== WHAT TO PRODUCE ==
Please give back only the lines below from the one containing "38: (922, 349, 3.87)" to the one containing "26: (572, 334, 2.77)", each repeated word for word, both ends included.

== MATERIAL PROVIDED ==
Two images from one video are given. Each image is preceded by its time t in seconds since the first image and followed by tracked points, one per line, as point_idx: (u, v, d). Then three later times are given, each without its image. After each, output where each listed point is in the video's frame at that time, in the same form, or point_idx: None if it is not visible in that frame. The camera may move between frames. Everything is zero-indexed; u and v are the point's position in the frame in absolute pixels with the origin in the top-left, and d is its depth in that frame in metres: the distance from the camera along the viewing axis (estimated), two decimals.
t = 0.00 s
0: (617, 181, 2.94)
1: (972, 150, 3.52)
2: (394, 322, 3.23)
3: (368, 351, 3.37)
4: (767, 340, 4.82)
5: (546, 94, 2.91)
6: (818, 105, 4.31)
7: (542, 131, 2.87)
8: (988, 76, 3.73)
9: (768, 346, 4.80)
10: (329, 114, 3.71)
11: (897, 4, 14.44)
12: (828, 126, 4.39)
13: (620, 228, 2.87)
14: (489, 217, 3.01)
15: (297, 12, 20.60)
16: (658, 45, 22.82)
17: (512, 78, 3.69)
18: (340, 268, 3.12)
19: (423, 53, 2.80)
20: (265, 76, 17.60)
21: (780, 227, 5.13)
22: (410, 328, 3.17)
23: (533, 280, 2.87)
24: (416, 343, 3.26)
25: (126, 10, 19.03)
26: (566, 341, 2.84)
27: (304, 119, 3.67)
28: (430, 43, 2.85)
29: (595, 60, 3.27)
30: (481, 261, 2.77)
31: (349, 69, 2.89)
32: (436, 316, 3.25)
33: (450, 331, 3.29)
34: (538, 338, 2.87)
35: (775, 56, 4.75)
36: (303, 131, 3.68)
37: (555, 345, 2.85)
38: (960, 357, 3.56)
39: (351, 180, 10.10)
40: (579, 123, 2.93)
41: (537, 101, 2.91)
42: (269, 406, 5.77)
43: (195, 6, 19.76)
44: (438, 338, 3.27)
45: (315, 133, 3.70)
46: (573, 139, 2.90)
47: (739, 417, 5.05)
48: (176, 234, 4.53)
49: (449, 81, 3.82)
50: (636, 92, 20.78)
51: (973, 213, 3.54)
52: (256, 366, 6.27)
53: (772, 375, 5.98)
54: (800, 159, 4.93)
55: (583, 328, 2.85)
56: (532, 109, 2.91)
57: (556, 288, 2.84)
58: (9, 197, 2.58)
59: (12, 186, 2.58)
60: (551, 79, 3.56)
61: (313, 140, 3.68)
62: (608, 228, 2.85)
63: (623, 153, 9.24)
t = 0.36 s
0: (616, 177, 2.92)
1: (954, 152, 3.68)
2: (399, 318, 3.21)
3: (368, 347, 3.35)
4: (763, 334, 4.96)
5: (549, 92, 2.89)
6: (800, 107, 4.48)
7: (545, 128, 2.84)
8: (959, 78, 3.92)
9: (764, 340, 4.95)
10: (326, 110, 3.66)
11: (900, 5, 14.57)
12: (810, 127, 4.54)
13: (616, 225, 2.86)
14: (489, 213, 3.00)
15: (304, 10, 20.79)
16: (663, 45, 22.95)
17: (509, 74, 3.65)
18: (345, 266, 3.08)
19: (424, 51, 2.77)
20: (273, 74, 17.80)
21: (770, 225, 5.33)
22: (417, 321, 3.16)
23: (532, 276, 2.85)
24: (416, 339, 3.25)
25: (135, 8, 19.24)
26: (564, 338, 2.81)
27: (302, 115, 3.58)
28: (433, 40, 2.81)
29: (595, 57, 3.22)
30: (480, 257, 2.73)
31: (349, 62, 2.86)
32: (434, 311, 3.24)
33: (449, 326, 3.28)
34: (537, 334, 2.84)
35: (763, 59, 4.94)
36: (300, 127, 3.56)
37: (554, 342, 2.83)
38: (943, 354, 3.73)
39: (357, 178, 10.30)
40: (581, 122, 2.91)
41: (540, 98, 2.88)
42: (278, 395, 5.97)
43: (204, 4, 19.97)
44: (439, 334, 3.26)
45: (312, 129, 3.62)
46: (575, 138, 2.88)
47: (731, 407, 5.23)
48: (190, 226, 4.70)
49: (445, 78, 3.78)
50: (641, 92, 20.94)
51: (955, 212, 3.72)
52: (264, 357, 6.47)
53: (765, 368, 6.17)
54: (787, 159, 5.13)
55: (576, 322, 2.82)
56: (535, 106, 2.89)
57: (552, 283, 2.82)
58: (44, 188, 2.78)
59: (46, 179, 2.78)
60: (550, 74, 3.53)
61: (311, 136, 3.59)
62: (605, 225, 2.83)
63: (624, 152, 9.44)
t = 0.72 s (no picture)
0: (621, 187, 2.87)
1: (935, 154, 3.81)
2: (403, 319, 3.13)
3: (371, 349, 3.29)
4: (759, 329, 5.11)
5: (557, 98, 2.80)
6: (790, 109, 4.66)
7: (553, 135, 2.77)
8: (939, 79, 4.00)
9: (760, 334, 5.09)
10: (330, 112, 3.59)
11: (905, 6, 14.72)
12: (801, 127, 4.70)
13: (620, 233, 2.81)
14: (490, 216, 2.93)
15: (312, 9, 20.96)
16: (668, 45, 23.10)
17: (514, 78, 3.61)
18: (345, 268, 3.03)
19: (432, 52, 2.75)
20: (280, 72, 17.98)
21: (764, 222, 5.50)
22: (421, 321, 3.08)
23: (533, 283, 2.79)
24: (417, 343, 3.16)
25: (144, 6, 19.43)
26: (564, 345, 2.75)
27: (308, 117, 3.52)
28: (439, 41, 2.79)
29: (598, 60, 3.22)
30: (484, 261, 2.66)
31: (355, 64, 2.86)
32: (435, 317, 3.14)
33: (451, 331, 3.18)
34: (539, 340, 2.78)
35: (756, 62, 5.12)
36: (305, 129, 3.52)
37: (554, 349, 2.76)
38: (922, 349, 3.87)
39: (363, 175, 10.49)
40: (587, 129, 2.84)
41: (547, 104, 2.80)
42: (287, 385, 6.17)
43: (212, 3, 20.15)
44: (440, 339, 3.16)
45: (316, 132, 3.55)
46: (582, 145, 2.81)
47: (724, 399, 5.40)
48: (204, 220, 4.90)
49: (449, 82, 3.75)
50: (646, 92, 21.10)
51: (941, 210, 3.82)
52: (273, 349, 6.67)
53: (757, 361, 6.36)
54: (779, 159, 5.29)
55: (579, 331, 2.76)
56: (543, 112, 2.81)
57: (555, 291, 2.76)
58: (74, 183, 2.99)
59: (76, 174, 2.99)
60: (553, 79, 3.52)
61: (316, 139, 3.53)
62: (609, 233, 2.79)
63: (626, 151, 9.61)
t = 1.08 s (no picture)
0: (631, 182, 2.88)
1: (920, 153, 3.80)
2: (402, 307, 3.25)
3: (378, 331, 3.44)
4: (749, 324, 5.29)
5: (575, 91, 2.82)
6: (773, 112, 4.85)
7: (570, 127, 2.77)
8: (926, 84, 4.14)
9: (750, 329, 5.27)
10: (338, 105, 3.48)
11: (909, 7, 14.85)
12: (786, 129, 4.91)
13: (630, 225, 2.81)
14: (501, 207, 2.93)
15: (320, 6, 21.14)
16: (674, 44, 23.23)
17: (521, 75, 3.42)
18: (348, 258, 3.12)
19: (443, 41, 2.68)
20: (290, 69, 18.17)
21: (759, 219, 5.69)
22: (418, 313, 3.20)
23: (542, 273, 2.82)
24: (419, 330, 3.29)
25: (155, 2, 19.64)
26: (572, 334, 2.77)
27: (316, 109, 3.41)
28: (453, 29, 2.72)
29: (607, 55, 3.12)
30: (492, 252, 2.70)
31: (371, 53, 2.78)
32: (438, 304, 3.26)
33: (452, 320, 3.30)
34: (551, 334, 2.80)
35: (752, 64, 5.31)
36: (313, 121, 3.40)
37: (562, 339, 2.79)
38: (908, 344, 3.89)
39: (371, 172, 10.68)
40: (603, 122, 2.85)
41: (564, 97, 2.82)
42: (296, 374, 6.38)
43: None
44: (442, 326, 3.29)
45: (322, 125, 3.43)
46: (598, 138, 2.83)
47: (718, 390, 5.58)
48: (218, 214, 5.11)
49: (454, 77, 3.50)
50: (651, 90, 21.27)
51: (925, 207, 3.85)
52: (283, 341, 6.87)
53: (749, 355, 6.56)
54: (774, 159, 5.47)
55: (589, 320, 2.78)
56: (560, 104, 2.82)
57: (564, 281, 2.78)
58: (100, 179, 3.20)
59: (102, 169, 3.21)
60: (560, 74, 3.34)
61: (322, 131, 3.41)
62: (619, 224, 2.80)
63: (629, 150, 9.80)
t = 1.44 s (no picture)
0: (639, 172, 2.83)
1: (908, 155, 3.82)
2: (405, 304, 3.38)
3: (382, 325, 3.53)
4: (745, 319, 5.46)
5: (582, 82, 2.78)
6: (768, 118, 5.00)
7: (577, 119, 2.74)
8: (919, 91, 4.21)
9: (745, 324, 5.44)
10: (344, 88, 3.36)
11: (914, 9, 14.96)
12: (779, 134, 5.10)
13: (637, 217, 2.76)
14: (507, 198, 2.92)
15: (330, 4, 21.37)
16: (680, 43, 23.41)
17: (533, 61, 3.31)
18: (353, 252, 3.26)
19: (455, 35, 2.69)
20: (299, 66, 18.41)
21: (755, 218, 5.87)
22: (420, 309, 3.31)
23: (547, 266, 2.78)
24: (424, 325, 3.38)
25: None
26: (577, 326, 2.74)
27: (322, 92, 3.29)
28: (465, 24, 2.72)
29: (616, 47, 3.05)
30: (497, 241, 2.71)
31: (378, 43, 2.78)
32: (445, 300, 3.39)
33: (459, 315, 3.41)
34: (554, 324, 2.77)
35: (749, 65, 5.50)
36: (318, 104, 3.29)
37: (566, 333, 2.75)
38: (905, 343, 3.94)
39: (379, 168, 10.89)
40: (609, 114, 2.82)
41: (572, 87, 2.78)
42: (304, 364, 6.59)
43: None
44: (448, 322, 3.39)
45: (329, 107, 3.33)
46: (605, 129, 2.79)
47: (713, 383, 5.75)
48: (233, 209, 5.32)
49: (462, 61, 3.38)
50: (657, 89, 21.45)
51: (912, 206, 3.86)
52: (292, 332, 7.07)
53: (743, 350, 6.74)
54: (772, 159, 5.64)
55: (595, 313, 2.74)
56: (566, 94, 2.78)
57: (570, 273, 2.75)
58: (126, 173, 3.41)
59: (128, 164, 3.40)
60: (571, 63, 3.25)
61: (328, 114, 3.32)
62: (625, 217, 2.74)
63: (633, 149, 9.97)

== WRITTEN SOLUTION ==
38: (922, 349, 3.87)
39: (363, 175, 10.49)
40: (587, 129, 2.84)
41: (547, 104, 2.80)
42: (287, 385, 6.17)
43: (212, 3, 20.15)
44: (440, 339, 3.16)
45: (316, 132, 3.55)
46: (582, 145, 2.81)
47: (724, 399, 5.40)
48: (204, 220, 4.90)
49: (449, 82, 3.75)
50: (646, 92, 21.10)
51: (941, 210, 3.82)
52: (273, 349, 6.67)
53: (757, 361, 6.36)
54: (779, 159, 5.29)
55: (579, 331, 2.76)
56: (543, 112, 2.81)
57: (555, 291, 2.76)
58: (74, 183, 2.99)
59: (76, 174, 2.99)
60: (553, 79, 3.52)
61: (316, 139, 3.53)
62: (609, 233, 2.79)
63: (626, 151, 9.61)
t = 1.08 s (no picture)
0: (631, 182, 2.88)
1: (920, 153, 3.80)
2: (402, 307, 3.25)
3: (378, 331, 3.44)
4: (749, 324, 5.29)
5: (575, 91, 2.82)
6: (773, 112, 4.85)
7: (570, 127, 2.77)
8: (926, 84, 4.14)
9: (750, 329, 5.27)
10: (338, 105, 3.48)
11: (909, 7, 14.85)
12: (786, 129, 4.91)
13: (630, 225, 2.81)
14: (501, 207, 2.93)
15: (320, 6, 21.14)
16: (674, 44, 23.23)
17: (521, 75, 3.42)
18: (348, 258, 3.12)
19: (443, 41, 2.68)
20: (290, 69, 18.17)
21: (759, 219, 5.69)
22: (418, 313, 3.20)
23: (542, 273, 2.82)
24: (419, 330, 3.29)
25: (155, 2, 19.64)
26: (572, 334, 2.77)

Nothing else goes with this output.